Das Internet ist Informations- , Handels- und Kommunikations-plattform. Und es ist ein Ort, um sich der Öffentlichkeit zu präsentieren. Besonders beliebt sind sogenannte soziale Netzwerke. Hier stellen vor allem jüngere User ihr Profil ein. Mit Bildern, Texten, Blogs und Links offenbaren sie Teile ihres Lebens und ihrer Persönlichkeit. Einige Menschen sind aus dem Internet nicht mehr wegzudenken.
Video-Quelle: www.3sat.de/mediathek
Einer von ihnen ist Marcel Kotzur. Über ein Jahr lang hat er sein Leben live im Internet übertragen. Dabei ließ er sich 24 Stunden am Tag von einer Webcam beobachten. Auf der Internetseite trueman.tv konnten die User ihn beobachten, mit ihm chatten und seine Aktionen beeinflussen. Eine Million Menschen wollten an dem Leben von Marcel Kotzur teilhaben. Auch nach dem ungewöhnlichen Projekt ist Marcel Kotzur noch online. Einmal in der Woche lädt er zur offenen Gesprächsrunde auf seiner Internetplattform ein - als selbsternannter Seelsorger der Internetnation.
Netzwerke stehen jedem offen
Eine andere Möglichkeit, für eine ständige Internetpräsenz zu sorgen, ist der Auftritt in sozialen Netzwerken. Schüler trifft man bei "schuelervz", Studenten bei "studivz", Hochschulabsolventen und Berufseinsteiger stellen ihre Lebensläufe bei "xing" ein. Der Rest tummelt sich in Portalen wie "wer kennt wen" oder "facebook". Das Einstellen der Daten erfordert keine besonderen Kenntnisse. Die Netzwerke sind für jedermann gemacht und dienen vor allem als Kommunikationsplattform.
Kommunikation hat sich verändert
Kommunikation per Email gehört längst zu unserem Leben dazu. Soziale Beziehungen außerhalb des Netzes werden weniger - bedingt durch häufigen Arbeitsplatzwechsel, Vereinsmüdigkeit und kleinere Familienstrukturen. Das Internet bietet Möglichkeiten, die daraus entstehenden Defizite aufzufangen und schafft neue Perpektiven. Kommunikation im Netz funktioniert rasch, direkt und dennoch mit Distanz. Kontakte untereinander werden schneller geknüpft, Menschen, die einem nicht sympatisch sind, können problemloser als in der realen Welt "abserviert" werden. Allerdings ist die Einordnung des Online-Gegenübers nicht immer einfach. Denn nicht jeder offenbart sein wahres Ich in der virtuellen Welt.

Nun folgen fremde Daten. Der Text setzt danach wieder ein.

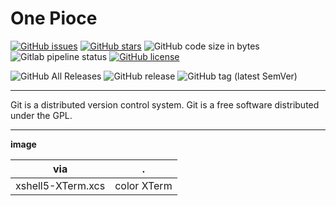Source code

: # One Pioce

[![GitHub issues](https://img.shields.io/github/issues/mainiubaba/One.svg?style=popout)](https://github.com/mainiubaba/One/issues)
[![GitHub stars](https://img.shields.io/github/stars/mainiubaba/One.svg?style=social)](https://github.com/mainiubaba/One/stargazers)
![GitHub code size in bytes](https://img.shields.io/github/languages/code-size/mainiubaba/One.svg?color=blueviolet&logoColor=write&style=popout-square)
![Gitlab pipeline status](https://img.shields.io/gitlab/pipeline/mainiubaba/One.svg)
[![GitHub license](https://img.shields.io/github/license/mainiubaba/One.svg?color=red&style=popout)](https://github.com/mainiubaba/One)

![GitHub All Releases](https://img.shields.io/github/downloads/mainiubaba/One/total.svg?style=social)
![GitHub release](https://img.shields.io/github/release/mainiubaba/One.svg?style=social)
![GitHub tag (latest SemVer)](https://img.shields.io/github/tag/mainiubaba/One.svg)

---

Git is a distributed version control system. Git is a free software distributed under the GPL.


---

**image**

|via|.|
|-|-|
|xshell5-XTerm.xcs| color XTerm|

Virtuelle Welt ist realer geworden
Doch der Trend geht dahin, immer mehr von sich - auch im Internet - preiszugeben. Die wenigsten verstecken sich noch hinter Decknamen oder stellen falsche Fotos ins Netz. Wer keine Persönlichkeit zeigt, wird schnell uninteressant. Die virtuelle Welt ist realer geworden. Das empfinden vor allem junge Menschen. Für sie ist das Erlebte im Netz Teil ihres wirklichen Lebens. Mit der Online-Präsentation zeigt die junge Generation Selbstbewusstsein und ein gewisses Maß an Eitelkeit.
Privates wird öffentlicher
Sehr beliebt ist das Veröffentlichen eigener Gedanken und Erlebnisse in Internettagebüchern. Die Hemmschwelle ist relativ gering - schließlich sind die Leser unbekannt. Doch diese Form der Offenbarung birgt auch Gefahren für den Verfasser. Wer alles Erlebte sofort weiterleitet hat keine Zeit mehr es ausreichend zu verarbeiten. Das wiederum kann sich negativ auf die Psyche auswirken. Entscheidend ist also der richtige Umgang mit dem Internet: Die Privatheit muss nicht verloren gehen, wenn das Gleichgewicht zwischen den beiden Existenzen im und außerhalb des Netzes bewahrt wird.